▼

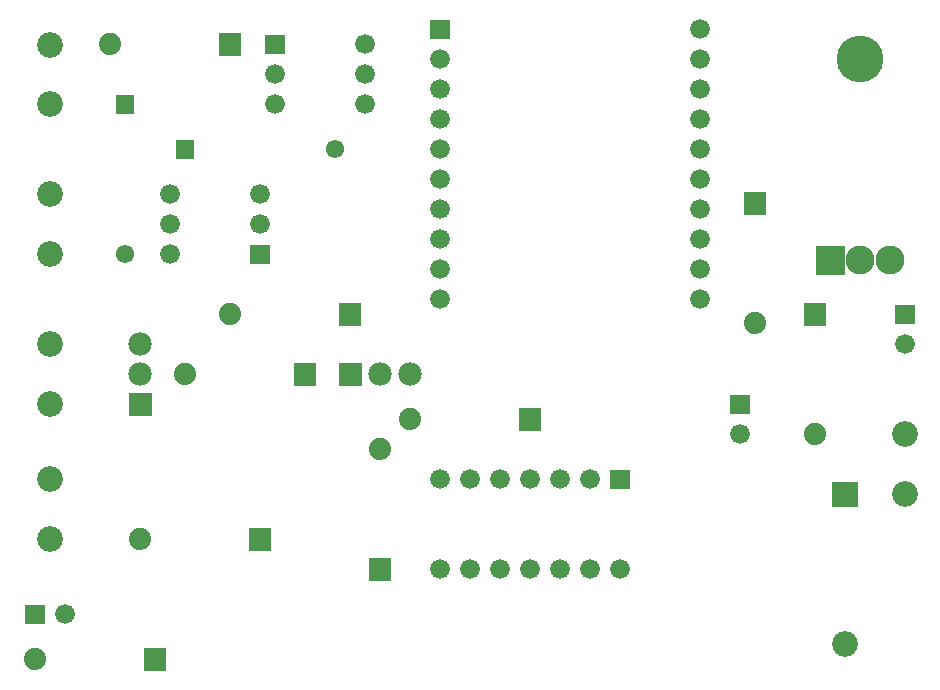
<source format=gbr>
G04 start of page 5 for group -4063 idx -4063 *
G04 Title: (unknown), componentmask *
G04 Creator: pcb 20091103 *
G04 CreationDate: Tue 03 Apr 2012 04:10:51 AM GMT UTC *
G04 For: ed *
G04 Format: Gerber/RS-274X *
G04 PCB-Dimensions: 600000 500000 *
G04 PCB-Coordinate-Origin: lower left *
%MOIN*%
%FSLAX25Y25*%
%LNFRONTMASK*%
%ADD11C,0.0200*%
%ADD29C,0.0660*%
%ADD30C,0.0960*%
%ADD31C,0.1560*%
%ADD32C,0.0860*%
%ADD33C,0.0740*%
%ADD34C,0.0780*%
%ADD35C,0.0610*%
G54D29*X251600Y474685D03*
Y464685D03*
Y454685D03*
Y444685D03*
G54D31*X305000Y464685D03*
G54D29*X251600Y434685D03*
Y424685D03*
Y414685D03*
G54D11*G36*
X266300Y420385D02*Y412985D01*
X273700D01*
Y420385D01*
X266300D01*
G37*
G54D29*X251600Y404685D03*
Y394685D03*
Y384685D03*
G54D11*G36*
X261700Y352985D02*Y346385D01*
X268300D01*
Y352985D01*
X261700D01*
G37*
G54D29*X265000Y339685D03*
G54D33*X270000Y376685D03*
G54D32*X300000Y269685D03*
G54D11*G36*
X290200Y402485D02*Y392885D01*
X299800D01*
Y402485D01*
X290200D01*
G37*
G54D30*X305000Y397685D03*
X315000D03*
G54D11*G36*
X316700Y382985D02*Y376385D01*
X323300D01*
Y382985D01*
X316700D01*
G37*
G54D29*X320000Y369685D03*
G54D11*G36*
X286300Y383385D02*Y375985D01*
X293700D01*
Y383385D01*
X286300D01*
G37*
G54D32*X320000Y339685D03*
Y320000D03*
G54D11*G36*
X295700Y323985D02*Y315385D01*
X304300D01*
Y323985D01*
X295700D01*
G37*
G54D33*X290000Y339685D03*
G54D11*G36*
X141300Y298385D02*Y290985D01*
X148700D01*
Y298385D01*
X141300D01*
G37*
G54D33*X145000Y334685D03*
G54D11*G36*
X101300Y308385D02*Y300985D01*
X108700D01*
Y308385D01*
X101300D01*
G37*
G36*
X221700Y327985D02*Y321385D01*
X228300D01*
Y327985D01*
X221700D01*
G37*
G54D29*X215000Y324685D03*
X205000D03*
X195000D03*
Y294685D03*
X205000D03*
X215000D03*
X225000D03*
X185000Y324685D03*
Y294685D03*
G54D11*G36*
X191300Y348385D02*Y340985D01*
X198700D01*
Y348385D01*
X191300D01*
G37*
G54D29*X175000Y324685D03*
Y294685D03*
X165000Y324685D03*
Y294685D03*
G54D33*X155000Y344685D03*
G54D11*G36*
X131300Y383385D02*Y375985D01*
X138700D01*
Y383385D01*
X131300D01*
G37*
G54D33*X95000Y379685D03*
G54D11*G36*
X101700Y402985D02*Y396385D01*
X108300D01*
Y402985D01*
X101700D01*
G37*
G36*
X106700Y472985D02*Y466385D01*
X113300D01*
Y472985D01*
X106700D01*
G37*
G54D29*X110000Y459685D03*
Y449685D03*
G54D35*X130000Y434685D03*
G54D29*X105000Y409685D03*
Y419685D03*
X140000Y449685D03*
G54D11*G36*
X131100Y363585D02*Y355785D01*
X138900D01*
Y363585D01*
X131100D01*
G37*
G54D34*X145000Y359685D03*
G54D11*G36*
X116300Y363385D02*Y355985D01*
X123700D01*
Y363385D01*
X116300D01*
G37*
G54D29*X140000Y459685D03*
Y469685D03*
G54D11*G36*
X161700Y477985D02*Y471385D01*
X168300D01*
Y477985D01*
X161700D01*
G37*
G54D29*X165000Y464685D03*
Y454685D03*
Y444685D03*
Y434685D03*
Y424685D03*
Y414685D03*
Y404685D03*
Y394685D03*
Y384685D03*
G54D34*X155000Y359685D03*
G54D32*X35000Y305000D03*
Y324685D03*
G54D33*X30000Y264685D03*
G54D11*G36*
X26700Y282985D02*Y276385D01*
X33300D01*
Y282985D01*
X26700D01*
G37*
G54D29*X40000Y279685D03*
G54D11*G36*
X66300Y268385D02*Y260985D01*
X73700D01*
Y268385D01*
X66300D01*
G37*
G54D33*X65000Y304685D03*
G54D11*G36*
X61100Y353585D02*Y345785D01*
X68900D01*
Y353585D01*
X61100D01*
G37*
G54D34*X65000Y359685D03*
G54D33*X80000D03*
G54D34*X65000Y369685D03*
G54D32*X35000Y350000D03*
Y369685D03*
G54D11*G36*
X76950Y437735D02*Y431635D01*
X83050D01*
Y437735D01*
X76950D01*
G37*
G54D29*X75000Y419685D03*
Y409685D03*
Y399685D03*
G54D11*G36*
X91300Y473385D02*Y465985D01*
X98700D01*
Y473385D01*
X91300D01*
G37*
G54D33*X55000Y469685D03*
G54D11*G36*
X56950Y452735D02*Y446635D01*
X63050D01*
Y452735D01*
X56950D01*
G37*
G54D32*X35000Y400000D03*
Y419685D03*
G54D35*X60000Y399685D03*
G54D32*X35000Y449685D03*
Y469370D03*
M02*

</source>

▲

* Task goal *
A faithful, complete copy of the entries is required, without the pictures.

* Task solution *
<source format=gbr>
G04 start of page 5 for group -4063 idx -4063 *
G04 Title: (unknown), componentmask *
G04 Creator: pcb 20091103 *
G04 CreationDate: Tue 03 Apr 2012 04:10:51 AM GMT UTC *
G04 For: ed *
G04 Format: Gerber/RS-274X *
G04 PCB-Dimensions: 600000 500000 *
G04 PCB-Coordinate-Origin: lower left *
%MOIN*%
%FSLAX25Y25*%
%LNFRONTMASK*%
%ADD11C,0.0200*%
%ADD29C,0.0660*%
%ADD30C,0.0960*%
%ADD31C,0.1560*%
%ADD32C,0.0860*%
%ADD33C,0.0740*%
%ADD34C,0.0780*%
%ADD35C,0.0610*%
G54D29*X251600Y474685D03*
Y464685D03*
Y454685D03*
Y444685D03*
G54D31*X305000Y464685D03*
G54D29*X251600Y434685D03*
Y424685D03*
Y414685D03*
G54D11*G36*
X266300Y420385D02*Y412985D01*
X273700D01*
Y420385D01*
X266300D01*
G37*
G54D29*X251600Y404685D03*
Y394685D03*
Y384685D03*
G54D11*G36*
X261700Y352985D02*Y346385D01*
X268300D01*
Y352985D01*
X261700D01*
G37*
G54D29*X265000Y339685D03*
G54D33*X270000Y376685D03*
G54D32*X300000Y269685D03*
G54D11*G36*
X290200Y402485D02*Y392885D01*
X299800D01*
Y402485D01*
X290200D01*
G37*
G54D30*X305000Y397685D03*
X315000D03*
G54D11*G36*
X316700Y382985D02*Y376385D01*
X323300D01*
Y382985D01*
X316700D01*
G37*
G54D29*X320000Y369685D03*
G54D11*G36*
X286300Y383385D02*Y375985D01*
X293700D01*
Y383385D01*
X286300D01*
G37*
G54D32*X320000Y339685D03*
Y320000D03*
G54D11*G36*
X295700Y323985D02*Y315385D01*
X304300D01*
Y323985D01*
X295700D01*
G37*
G54D33*X290000Y339685D03*
G54D11*G36*
X141300Y298385D02*Y290985D01*
X148700D01*
Y298385D01*
X141300D01*
G37*
G54D33*X145000Y334685D03*
G54D11*G36*
X101300Y308385D02*Y300985D01*
X108700D01*
Y308385D01*
X101300D01*
G37*
G36*
X221700Y327985D02*Y321385D01*
X228300D01*
Y327985D01*
X221700D01*
G37*
G54D29*X215000Y324685D03*
X205000D03*
X195000D03*
Y294685D03*
X205000D03*
X215000D03*
X225000D03*
X185000Y324685D03*
Y294685D03*
G54D11*G36*
X191300Y348385D02*Y340985D01*
X198700D01*
Y348385D01*
X191300D01*
G37*
G54D29*X175000Y324685D03*
Y294685D03*
X165000Y324685D03*
Y294685D03*
G54D33*X155000Y344685D03*
G54D11*G36*
X131300Y383385D02*Y375985D01*
X138700D01*
Y383385D01*
X131300D01*
G37*
G54D33*X95000Y379685D03*
G54D11*G36*
X101700Y402985D02*Y396385D01*
X108300D01*
Y402985D01*
X101700D01*
G37*
G36*
X106700Y472985D02*Y466385D01*
X113300D01*
Y472985D01*
X106700D01*
G37*
G54D29*X110000Y459685D03*
Y449685D03*
G54D35*X130000Y434685D03*
G54D29*X105000Y409685D03*
Y419685D03*
X140000Y449685D03*
G54D11*G36*
X131100Y363585D02*Y355785D01*
X138900D01*
Y363585D01*
X131100D01*
G37*
G54D34*X145000Y359685D03*
G54D11*G36*
X116300Y363385D02*Y355985D01*
X123700D01*
Y363385D01*
X116300D01*
G37*
G54D29*X140000Y459685D03*
Y469685D03*
G54D11*G36*
X161700Y477985D02*Y471385D01*
X168300D01*
Y477985D01*
X161700D01*
G37*
G54D29*X165000Y464685D03*
Y454685D03*
Y444685D03*
Y434685D03*
Y424685D03*
Y414685D03*
Y404685D03*
Y394685D03*
Y384685D03*
G54D34*X155000Y359685D03*
G54D32*X35000Y305000D03*
Y324685D03*
G54D33*X30000Y264685D03*
G54D11*G36*
X26700Y282985D02*Y276385D01*
X33300D01*
Y282985D01*
X26700D01*
G37*
G54D29*X40000Y279685D03*
G54D11*G36*
X66300Y268385D02*Y260985D01*
X73700D01*
Y268385D01*
X66300D01*
G37*
G54D33*X65000Y304685D03*
G54D11*G36*
X61100Y353585D02*Y345785D01*
X68900D01*
Y353585D01*
X61100D01*
G37*
G54D34*X65000Y359685D03*
G54D33*X80000D03*
G54D34*X65000Y369685D03*
G54D32*X35000Y350000D03*
Y369685D03*
G54D11*G36*
X76950Y437735D02*Y431635D01*
X83050D01*
Y437735D01*
X76950D01*
G37*
G54D29*X75000Y419685D03*
Y409685D03*
Y399685D03*
G54D11*G36*
X91300Y473385D02*Y465985D01*
X98700D01*
Y473385D01*
X91300D01*
G37*
G54D33*X55000Y469685D03*
G54D11*G36*
X56950Y452735D02*Y446635D01*
X63050D01*
Y452735D01*
X56950D01*
G37*
G54D32*X35000Y400000D03*
Y419685D03*
G54D35*X60000Y399685D03*
G54D32*X35000Y449685D03*
Y469370D03*
M02*

</source>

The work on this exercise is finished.